264. "Tomorrow Never Knows" by The Beatles


It's basically ill-advised to attempt to cover such an incredible-sounding song from what to me is the finest record the Beatles ever released, especially given that the tune has already been sodomized by Phil Collins, but my attempt evolved from a conversation on FaceBook about the tune's implied chord structure (seems that a lot of folks hear it as a one-chord drone) and how one might, theoretically, arrange it for acoustic guitar. It occurred to me that I was in a position to try it all out and get it out there without having to go too far out of my way, so I did. In the process, I thought it might be cool to do the entire acoustic part backwards... leaving the listener with a recording that was unquestionable an arrangement for a single guitar and a single voice with a minimum of processsing (a bit of delay and reverb are inevitable, but I stayed away from flanging, phasing, distortion, or anything which in my judgment fundamentally altered the natural timber and tone of what was in front of the microphone), except that one happened to be occurring in reverse.
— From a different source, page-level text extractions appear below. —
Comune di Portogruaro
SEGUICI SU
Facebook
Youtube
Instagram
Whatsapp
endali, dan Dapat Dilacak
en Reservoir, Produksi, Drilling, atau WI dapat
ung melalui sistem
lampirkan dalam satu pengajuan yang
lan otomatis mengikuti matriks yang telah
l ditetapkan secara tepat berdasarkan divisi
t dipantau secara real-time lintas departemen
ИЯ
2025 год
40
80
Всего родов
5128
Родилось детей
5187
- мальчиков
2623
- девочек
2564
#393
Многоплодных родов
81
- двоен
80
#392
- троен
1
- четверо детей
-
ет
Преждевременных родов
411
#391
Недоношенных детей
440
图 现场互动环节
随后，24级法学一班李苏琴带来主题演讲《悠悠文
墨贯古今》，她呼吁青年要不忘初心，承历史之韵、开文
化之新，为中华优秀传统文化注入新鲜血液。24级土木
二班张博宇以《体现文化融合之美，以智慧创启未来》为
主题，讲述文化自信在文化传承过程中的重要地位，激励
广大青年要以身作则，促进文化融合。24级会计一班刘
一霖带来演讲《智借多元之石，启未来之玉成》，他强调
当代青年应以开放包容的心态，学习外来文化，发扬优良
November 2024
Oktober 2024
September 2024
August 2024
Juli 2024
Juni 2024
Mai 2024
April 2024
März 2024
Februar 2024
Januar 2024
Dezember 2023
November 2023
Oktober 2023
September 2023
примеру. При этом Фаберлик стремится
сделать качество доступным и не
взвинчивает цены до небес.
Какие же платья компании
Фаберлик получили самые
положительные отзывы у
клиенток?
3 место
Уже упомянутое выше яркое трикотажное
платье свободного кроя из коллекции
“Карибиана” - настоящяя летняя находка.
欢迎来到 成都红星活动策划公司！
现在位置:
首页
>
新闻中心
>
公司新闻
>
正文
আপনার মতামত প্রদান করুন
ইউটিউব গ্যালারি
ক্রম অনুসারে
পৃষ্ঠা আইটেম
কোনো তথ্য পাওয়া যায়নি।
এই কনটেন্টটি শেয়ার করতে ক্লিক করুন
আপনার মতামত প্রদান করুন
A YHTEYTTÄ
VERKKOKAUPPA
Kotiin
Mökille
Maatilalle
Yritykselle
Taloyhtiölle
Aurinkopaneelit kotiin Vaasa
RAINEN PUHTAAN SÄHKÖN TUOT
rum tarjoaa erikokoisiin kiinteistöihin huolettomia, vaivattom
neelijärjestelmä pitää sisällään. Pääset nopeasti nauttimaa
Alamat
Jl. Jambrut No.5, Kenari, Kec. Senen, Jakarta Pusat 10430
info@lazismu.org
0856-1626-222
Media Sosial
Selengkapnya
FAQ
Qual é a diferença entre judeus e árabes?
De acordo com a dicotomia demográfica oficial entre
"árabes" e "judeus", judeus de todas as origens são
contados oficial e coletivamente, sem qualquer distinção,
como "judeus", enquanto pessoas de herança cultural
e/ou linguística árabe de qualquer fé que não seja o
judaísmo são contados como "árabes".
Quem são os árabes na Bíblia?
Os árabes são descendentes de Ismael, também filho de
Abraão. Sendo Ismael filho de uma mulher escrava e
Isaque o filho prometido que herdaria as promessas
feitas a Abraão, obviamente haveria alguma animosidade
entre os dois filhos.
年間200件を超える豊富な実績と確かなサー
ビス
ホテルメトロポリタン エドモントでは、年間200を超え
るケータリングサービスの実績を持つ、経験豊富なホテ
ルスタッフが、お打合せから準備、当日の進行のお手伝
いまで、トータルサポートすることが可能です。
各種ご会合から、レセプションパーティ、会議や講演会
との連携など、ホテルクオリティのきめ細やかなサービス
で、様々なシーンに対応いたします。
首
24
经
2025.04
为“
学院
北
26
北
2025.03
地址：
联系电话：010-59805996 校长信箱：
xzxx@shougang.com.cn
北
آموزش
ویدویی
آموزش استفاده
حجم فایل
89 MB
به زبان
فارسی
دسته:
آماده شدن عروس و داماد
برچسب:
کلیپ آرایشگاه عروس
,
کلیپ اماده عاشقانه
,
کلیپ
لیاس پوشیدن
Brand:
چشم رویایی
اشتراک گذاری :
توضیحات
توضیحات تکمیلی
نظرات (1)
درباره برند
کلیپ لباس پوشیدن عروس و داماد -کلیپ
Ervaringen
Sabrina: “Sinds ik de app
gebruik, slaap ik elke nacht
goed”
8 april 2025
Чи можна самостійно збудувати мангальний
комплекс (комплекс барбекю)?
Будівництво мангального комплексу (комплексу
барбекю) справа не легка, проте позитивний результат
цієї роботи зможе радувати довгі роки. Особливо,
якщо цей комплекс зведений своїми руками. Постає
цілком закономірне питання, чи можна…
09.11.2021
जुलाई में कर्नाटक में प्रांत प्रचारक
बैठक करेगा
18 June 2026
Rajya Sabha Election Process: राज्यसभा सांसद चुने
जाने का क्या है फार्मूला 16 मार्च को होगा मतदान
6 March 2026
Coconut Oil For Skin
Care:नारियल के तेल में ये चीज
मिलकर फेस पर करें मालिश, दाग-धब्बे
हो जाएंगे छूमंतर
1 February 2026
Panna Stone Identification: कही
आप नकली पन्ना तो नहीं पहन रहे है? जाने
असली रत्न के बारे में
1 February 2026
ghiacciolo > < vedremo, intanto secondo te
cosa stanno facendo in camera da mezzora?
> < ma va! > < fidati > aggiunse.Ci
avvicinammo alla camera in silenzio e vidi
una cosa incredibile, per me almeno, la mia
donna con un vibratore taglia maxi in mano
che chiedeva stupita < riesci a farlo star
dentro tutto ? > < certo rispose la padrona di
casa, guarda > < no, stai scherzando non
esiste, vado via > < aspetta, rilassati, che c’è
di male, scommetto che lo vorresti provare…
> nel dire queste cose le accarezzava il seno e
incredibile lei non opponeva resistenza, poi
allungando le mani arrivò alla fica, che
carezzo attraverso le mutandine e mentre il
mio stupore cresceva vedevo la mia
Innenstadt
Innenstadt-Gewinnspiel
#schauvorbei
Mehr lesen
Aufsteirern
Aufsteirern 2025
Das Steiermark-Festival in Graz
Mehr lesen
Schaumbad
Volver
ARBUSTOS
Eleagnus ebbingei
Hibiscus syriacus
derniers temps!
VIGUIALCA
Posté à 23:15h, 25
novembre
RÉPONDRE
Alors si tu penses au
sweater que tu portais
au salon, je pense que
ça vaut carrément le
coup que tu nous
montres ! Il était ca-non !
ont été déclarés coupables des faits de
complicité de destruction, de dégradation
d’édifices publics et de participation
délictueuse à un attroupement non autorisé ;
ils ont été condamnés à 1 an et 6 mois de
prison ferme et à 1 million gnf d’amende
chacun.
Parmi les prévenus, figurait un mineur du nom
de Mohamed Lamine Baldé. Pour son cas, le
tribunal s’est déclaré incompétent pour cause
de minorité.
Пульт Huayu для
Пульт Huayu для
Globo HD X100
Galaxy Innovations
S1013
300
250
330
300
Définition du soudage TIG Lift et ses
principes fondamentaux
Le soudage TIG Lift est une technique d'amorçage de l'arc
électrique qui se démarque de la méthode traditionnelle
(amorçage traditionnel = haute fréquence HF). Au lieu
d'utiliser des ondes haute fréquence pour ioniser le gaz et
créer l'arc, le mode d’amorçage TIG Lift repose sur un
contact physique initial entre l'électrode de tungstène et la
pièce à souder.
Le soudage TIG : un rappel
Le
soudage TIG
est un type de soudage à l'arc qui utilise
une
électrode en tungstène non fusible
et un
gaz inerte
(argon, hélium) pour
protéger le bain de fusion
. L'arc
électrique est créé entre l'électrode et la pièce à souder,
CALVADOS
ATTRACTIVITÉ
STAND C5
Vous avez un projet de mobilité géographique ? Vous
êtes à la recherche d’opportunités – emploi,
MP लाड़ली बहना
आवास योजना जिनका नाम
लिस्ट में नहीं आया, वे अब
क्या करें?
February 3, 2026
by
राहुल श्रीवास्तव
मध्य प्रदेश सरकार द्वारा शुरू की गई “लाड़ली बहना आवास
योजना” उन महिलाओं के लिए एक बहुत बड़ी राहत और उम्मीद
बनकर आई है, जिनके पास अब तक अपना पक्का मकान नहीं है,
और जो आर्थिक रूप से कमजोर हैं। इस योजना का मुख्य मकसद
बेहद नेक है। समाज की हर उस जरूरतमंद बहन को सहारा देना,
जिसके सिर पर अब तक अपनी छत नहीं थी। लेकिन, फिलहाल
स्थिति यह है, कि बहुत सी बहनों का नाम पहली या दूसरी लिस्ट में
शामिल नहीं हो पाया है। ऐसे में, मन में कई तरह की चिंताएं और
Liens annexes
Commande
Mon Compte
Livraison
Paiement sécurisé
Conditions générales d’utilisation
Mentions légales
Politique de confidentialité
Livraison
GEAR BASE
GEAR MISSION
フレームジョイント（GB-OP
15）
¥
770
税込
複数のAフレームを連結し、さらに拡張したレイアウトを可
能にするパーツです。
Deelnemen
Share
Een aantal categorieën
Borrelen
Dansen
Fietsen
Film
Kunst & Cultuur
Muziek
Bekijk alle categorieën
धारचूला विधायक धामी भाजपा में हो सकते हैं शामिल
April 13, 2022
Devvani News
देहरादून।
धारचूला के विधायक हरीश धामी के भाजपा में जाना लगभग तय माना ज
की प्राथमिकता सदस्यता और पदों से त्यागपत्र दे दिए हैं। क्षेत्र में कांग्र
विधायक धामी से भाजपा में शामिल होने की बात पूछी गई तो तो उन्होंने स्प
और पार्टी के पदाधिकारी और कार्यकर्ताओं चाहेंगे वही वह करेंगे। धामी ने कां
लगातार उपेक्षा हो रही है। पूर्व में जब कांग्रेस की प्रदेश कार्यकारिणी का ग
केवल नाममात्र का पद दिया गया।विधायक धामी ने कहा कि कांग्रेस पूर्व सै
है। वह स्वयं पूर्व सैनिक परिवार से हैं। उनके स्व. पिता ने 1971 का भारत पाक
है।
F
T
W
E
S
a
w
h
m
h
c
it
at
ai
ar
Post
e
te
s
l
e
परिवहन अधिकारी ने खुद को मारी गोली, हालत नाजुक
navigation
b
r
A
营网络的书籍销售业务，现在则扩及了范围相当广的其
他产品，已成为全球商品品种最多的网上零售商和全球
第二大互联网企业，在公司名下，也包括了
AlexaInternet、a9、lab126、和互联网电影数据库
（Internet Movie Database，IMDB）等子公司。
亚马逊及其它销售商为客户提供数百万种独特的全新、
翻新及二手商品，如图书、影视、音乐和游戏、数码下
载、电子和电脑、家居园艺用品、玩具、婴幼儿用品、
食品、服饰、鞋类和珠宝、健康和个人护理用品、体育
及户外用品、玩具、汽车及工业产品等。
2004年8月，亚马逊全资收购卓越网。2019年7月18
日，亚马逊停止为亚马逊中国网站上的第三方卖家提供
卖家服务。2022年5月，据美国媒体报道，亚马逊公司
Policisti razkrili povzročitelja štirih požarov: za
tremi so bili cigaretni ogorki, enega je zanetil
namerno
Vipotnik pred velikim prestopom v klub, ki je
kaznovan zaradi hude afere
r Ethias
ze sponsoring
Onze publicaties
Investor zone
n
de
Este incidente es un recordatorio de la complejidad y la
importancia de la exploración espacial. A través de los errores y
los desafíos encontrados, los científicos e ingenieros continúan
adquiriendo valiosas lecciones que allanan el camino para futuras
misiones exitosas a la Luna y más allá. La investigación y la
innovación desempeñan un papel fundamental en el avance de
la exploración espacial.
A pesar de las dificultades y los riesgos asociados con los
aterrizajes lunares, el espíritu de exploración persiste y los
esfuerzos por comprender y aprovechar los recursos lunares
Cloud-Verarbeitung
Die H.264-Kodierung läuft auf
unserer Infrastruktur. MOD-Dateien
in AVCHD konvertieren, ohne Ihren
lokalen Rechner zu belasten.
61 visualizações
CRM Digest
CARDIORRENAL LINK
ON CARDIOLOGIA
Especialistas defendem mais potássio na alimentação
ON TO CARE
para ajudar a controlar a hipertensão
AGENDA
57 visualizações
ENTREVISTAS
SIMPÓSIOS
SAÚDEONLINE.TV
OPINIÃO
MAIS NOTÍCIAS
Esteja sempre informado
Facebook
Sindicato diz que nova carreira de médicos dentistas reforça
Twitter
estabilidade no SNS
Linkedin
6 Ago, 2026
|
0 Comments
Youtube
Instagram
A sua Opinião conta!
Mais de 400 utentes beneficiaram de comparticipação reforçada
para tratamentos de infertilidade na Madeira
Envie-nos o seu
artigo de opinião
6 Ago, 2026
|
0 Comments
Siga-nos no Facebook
Had I had more time, I would have done the vocal backwards as well, recording my best Twin Peaks midget voice pronouncing the words backward and reversing them to play surrealistically forward, but this will have to do... it was hard enough to play what I intended as a constantly building crescendo in the guitar line (for the sake of the dynamics a straight reading of the song would sorely lack) as a diminuendo instead whilst counting the measures to keep the progression going in the proportions which would play back as "correct" when reversed for vocal tracking purposes.

The result may still be a little too much on the "psychedelic cliché" end of the spectrum, but I hope it gets the job done.

Personnel: Rex

1 comment:

  1. The argument about whether the song has a second chord depends on yr beliefs concerning "functional harmony" and its applicability to non-WAMT (western art music tradition, f/k/a "classical music") noisemaking. Somewhat analogous to this: you're playing a D-major chord, and one point the vocal line sits on a B natural for (say) one beat. Do we say that the song has a D6 chord or not? Partly it depends where the song's coming from and going to surrounding that B: if a D6 seems to be a logical link between the D and whatever chord comes next, a link which, if missing, would render the D to next-chord kinda odd, then arguably, that's a D6 chord. If on the other hand, the melody just happens to sit on a B for a beat, and there's no particular anywhere the chord sequence goes that requires a D6 chord, then it's not really a D6 chord.

    Anyway: I'm torn as to whether (a) the whole functional harmony trip ( http://en.wikipedia.org/wiki/Functional_harmony ) really makes sense in rock, given that a lot of the way chords move in rock is very different from in classical, and (b) I give a damn. Certainly, if someone were to play TNK without ever even implying that second chord a whole step down, it would sound rather off...like someone forgot something.

    This lengthy digression brought to you by the Dept. of What? You're Still Reading This?